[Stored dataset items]
--*--

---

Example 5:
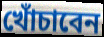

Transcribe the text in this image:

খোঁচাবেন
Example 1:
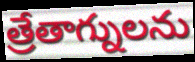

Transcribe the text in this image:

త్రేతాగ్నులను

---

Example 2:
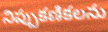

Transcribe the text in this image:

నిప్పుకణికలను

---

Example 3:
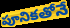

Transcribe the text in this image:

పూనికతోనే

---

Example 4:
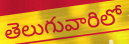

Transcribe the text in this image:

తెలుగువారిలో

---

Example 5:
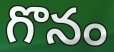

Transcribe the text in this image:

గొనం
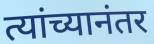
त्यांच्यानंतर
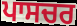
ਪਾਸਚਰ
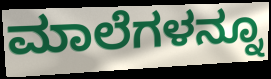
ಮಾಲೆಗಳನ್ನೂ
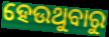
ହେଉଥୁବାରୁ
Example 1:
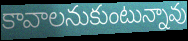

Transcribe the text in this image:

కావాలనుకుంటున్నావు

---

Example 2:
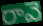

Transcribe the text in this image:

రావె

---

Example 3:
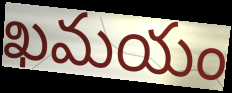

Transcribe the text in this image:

--*--

Your assignment - An exact reprint of the records above is required, with all pictures left out.

Output -
---

Example 5:

Transcribe the text in this image:

খোঁচাবেন
Example 1:

Transcribe the text in this image:

త్రేతాగ్నులను

---

Example 2:

Transcribe the text in this image:

నిప్పుకణికలను

---

Example 3:

Transcribe the text in this image:

పూనికతోనే

---

Example 4:

Transcribe the text in this image:

తెలుగువారిలో

---

Example 5:

Transcribe the text in this image:

గొనం
त्यांच्यानंतर
ਪਾਸਚਰ
ಮಾಲೆಗಳನ್ನೂ
ହେଉଥୁବାରୁ
Example 1:

Transcribe the text in this image:

కావాలనుకుంటున్నావు

---

Example 2:

Transcribe the text in this image:

రావె

---

Example 3:

Transcribe the text in this image:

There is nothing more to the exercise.